No dudo de que ya existen personas en los círculos concéntricos del poder que ansían la llegada de ese escenario, pero nadie dará el paso, al menos abiertamente, hasta que cambie la configuración del vértice superior de la pirámide. El miedo a perderlo todo y de manera demasiado rápida es real, y si no díganselo a algunos magistrados pata negra que ayer estaban sentados en el estrado y hoy purgan su flacidez en el banquillo. Pero esa oposición minoritaria que se jacta de ser tan radical y de no querer hablar con nadie que no piense como ellos es el otro obstáculo por salvar cuando llegue el momento propicio. Y por ello la unidad es necesaria, no como un mantra repetido y vacío de significado, sino porque el esfuerzo que hay que hacer ahora repercutirá en cómo de preparado se esté cuando toque hablar de tú a tú con quien se disponga a escuchar. Y la única razón para hacerlo será porque el enemigo de hoy crea que es mejor salvarse a sí mismo que acompañar a su jefe al hoyo, y sería un error empujarlo también al precipicio.

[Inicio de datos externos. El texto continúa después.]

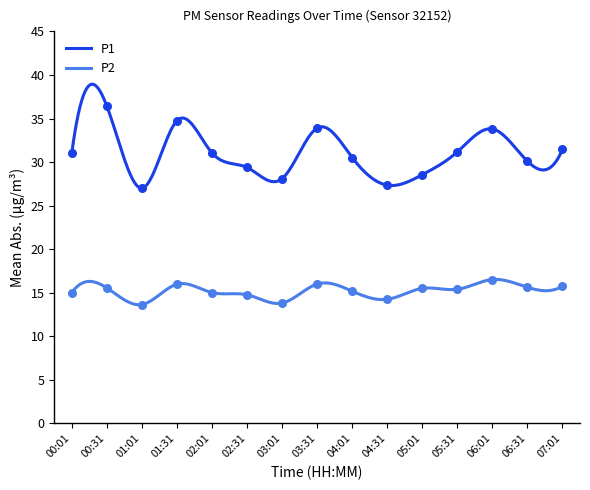

What is the total value across all series at 03:01?

41.9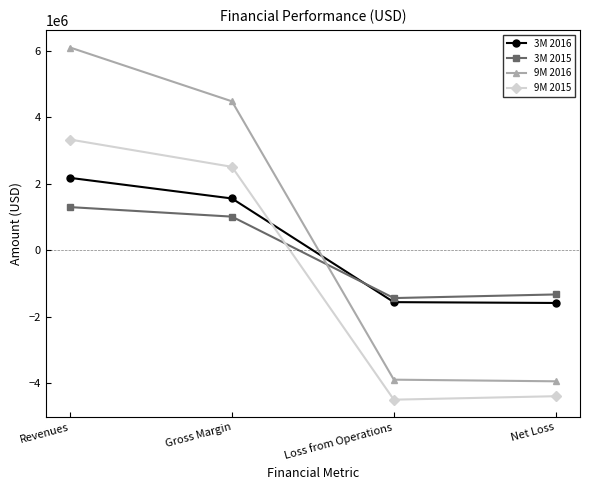

How many positive values does the 3M 2015 series have?

2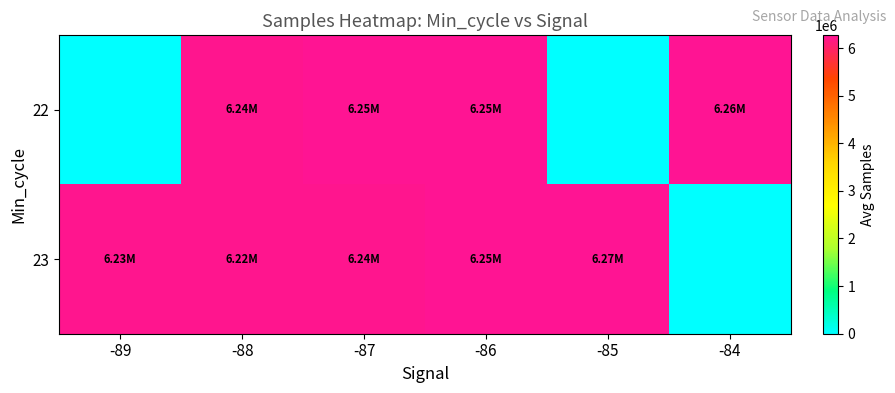

At which category does the chart reach its minimum across all series?

-89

Toda negociación implica cesiones, solo es una cuestión de magnitudes. Hasta dónde haya disposición a ceder es una de las claves, porque hay líneas rojas en ambos bandos. Pero insisto: habrá que verse un día cara a cara entre personas antagónicas, y habrá que llegar ahí con los deberes hechos. Y justo ahora es el tiempo de tránsito entre una pesadilla que termina y un panorama incierto que se abrirá pronto: de la capacidad de gestionar la generosidad, de no transigir ante el horror del pasado reciente, y de pensar más en los hijos y los nietos que en nosotros mismos, dependerá la Nicaragua del mañana. Esa que se construye desde ahora, con discreción y con el menor ruido posible, para que las voces libres regresen a las calles y las plazas, y sea de nuevo posible la convivencia entre gente muy distinta.